*To-do item*:
Please render as a JSON list of strings every line from the one containing "What is the" through the last line below, both ends included, with one string per line and blank lines left out. Omit the pictures from the answer.
##############################
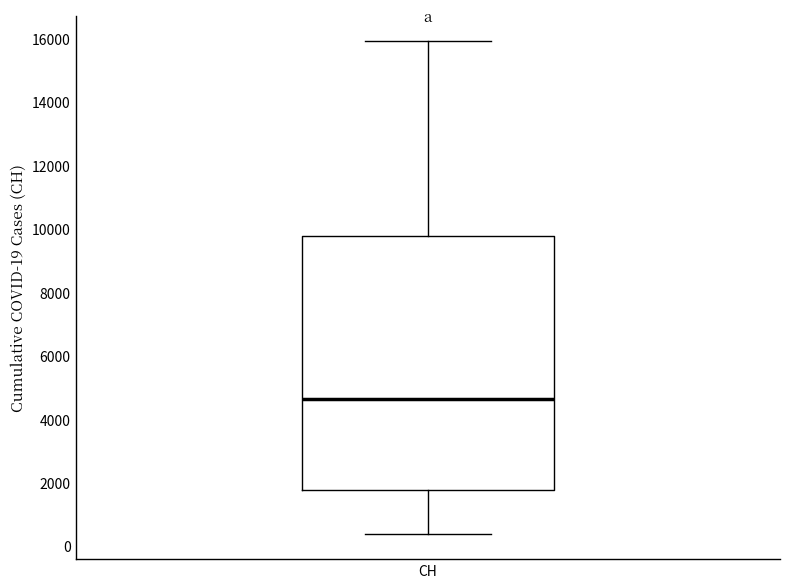

Read this box plot against the y-axis: the position of the median line, the range covered by the box, and the ends of both whiskers. The values are not printed on the chart, so give them approximately, as read against the axis.

median 4600, box 1800 to 9800, whiskers 400 to 16000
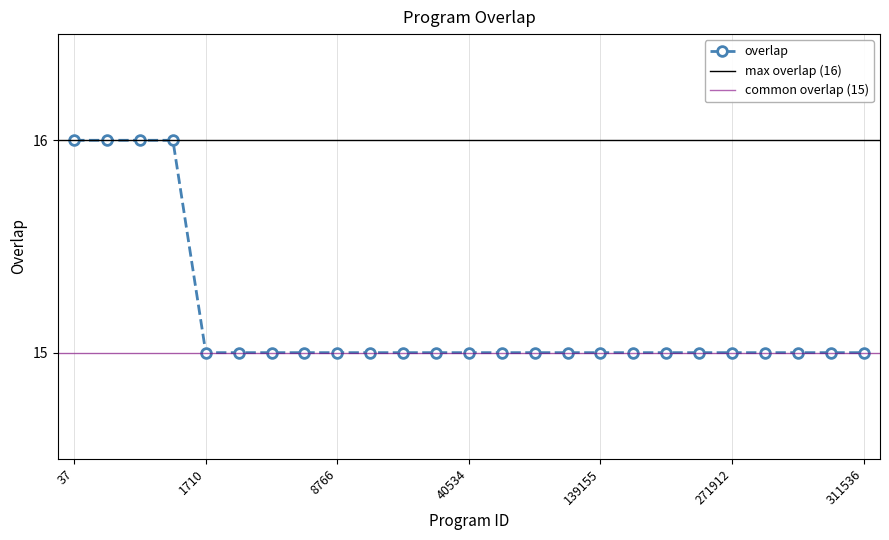

What is the value of the 14th point from the left?

15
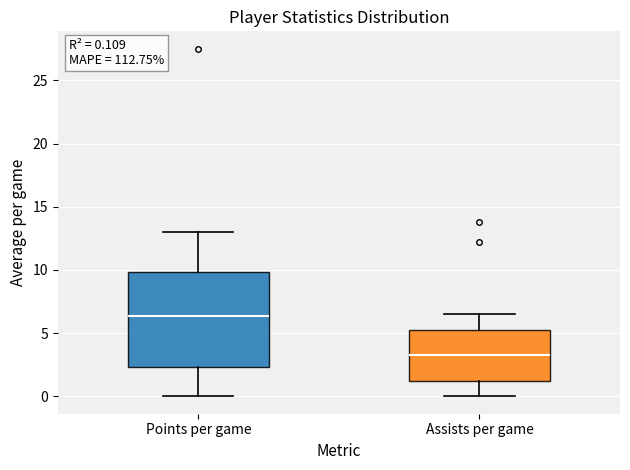

Which box's median line is the highest?

Points per game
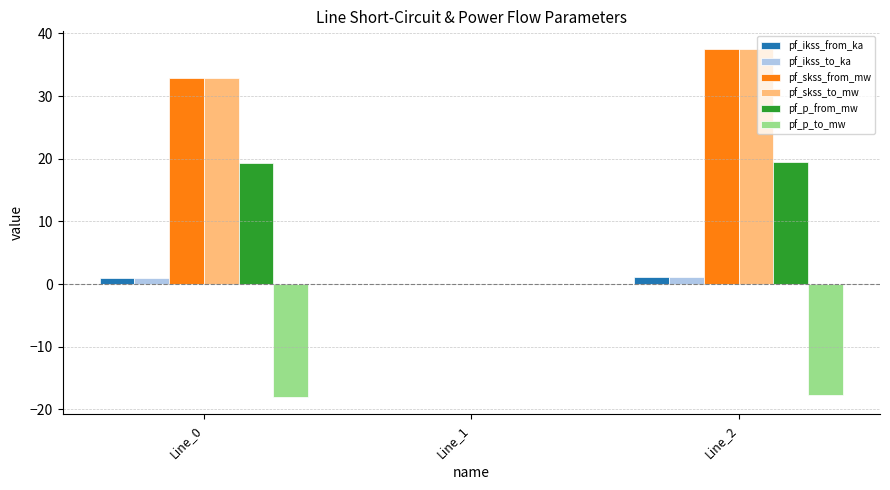

How many groups of bars are there?

3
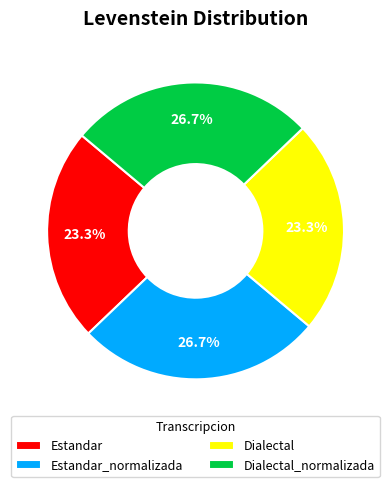

Is Dialectal the majority of the pie?

No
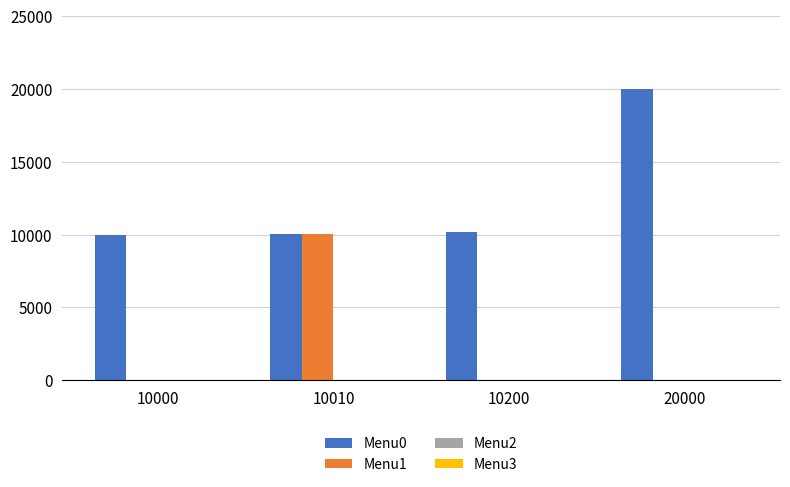

Between 10200 and 20000, which series saw the biggest shift?

Menu0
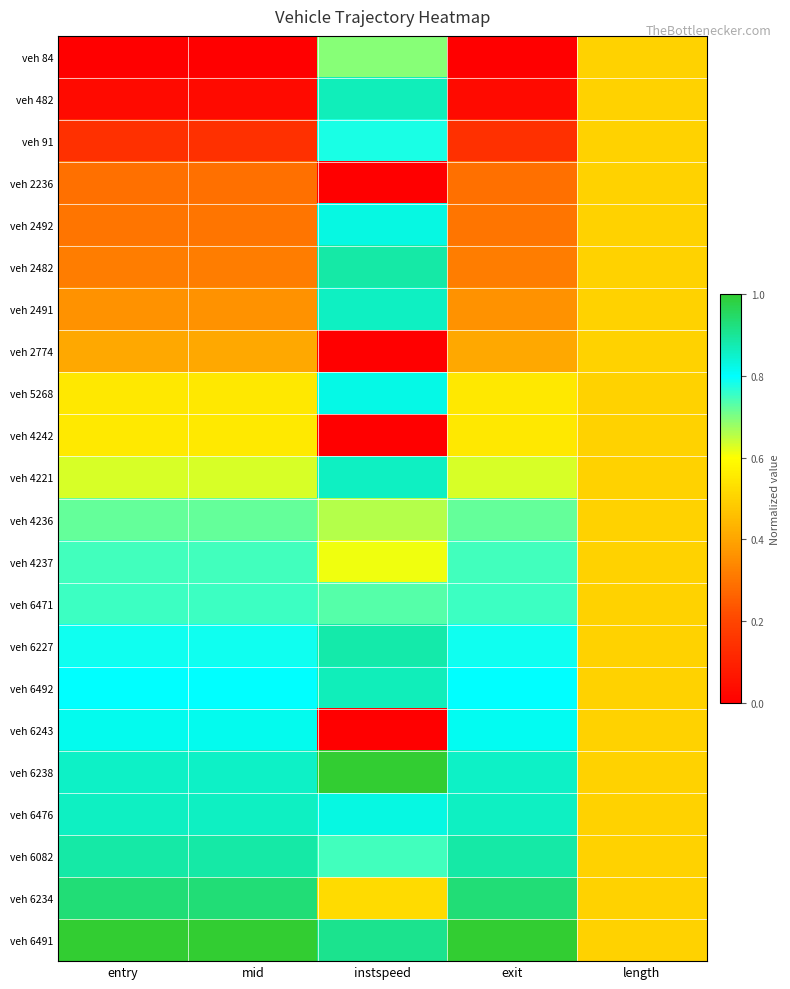

Between mid and exit, which series saw the biggest shift?

veh 4242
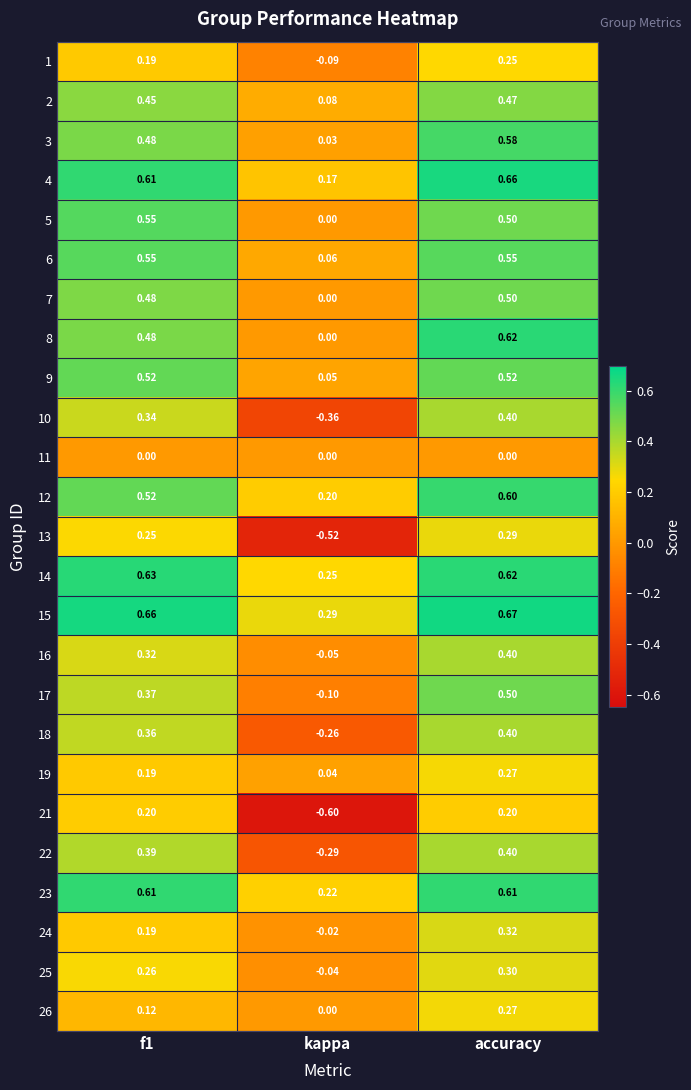

At which category is the sum across all series the highest?

accuracy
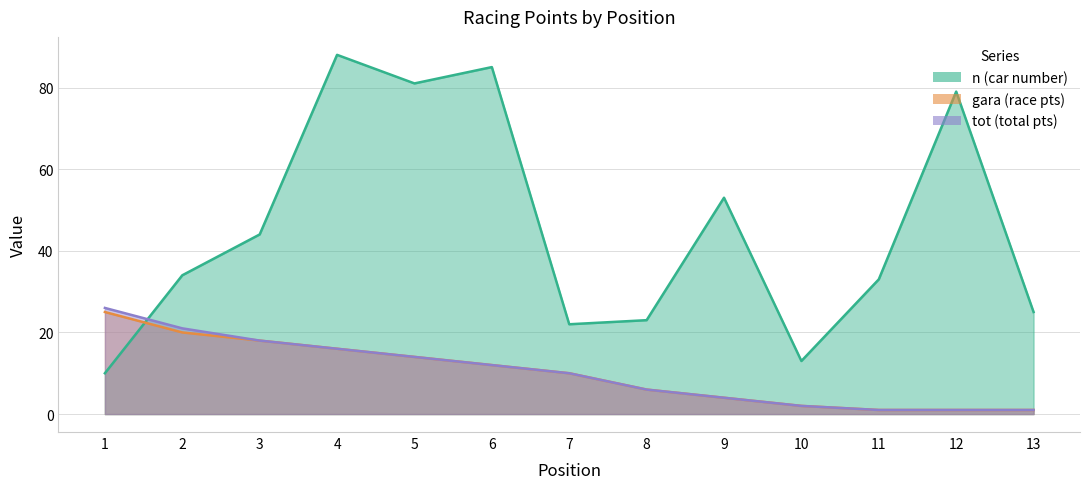

At which category does the chart reach its peak across all series?

4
##############################
*Finished exercise*:
[
  "What is the value of the 14th point from the left?",
  "15",
  "Which box's median line is the highest?",
  "Points per game",
  "How many groups of bars are there?",
  "3",
  "Is Dialectal the majority of the pie?",
  "No",
  "Between 10200 and 20000, which series saw the biggest shift?",
  "Menu0",
  "Between mid and exit, which series saw the biggest shift?",
  "veh 4242",
  "At which category is the sum across all series the highest?",
  "accuracy",
  "At which category does the chart reach its peak across all series?",
  "4"
]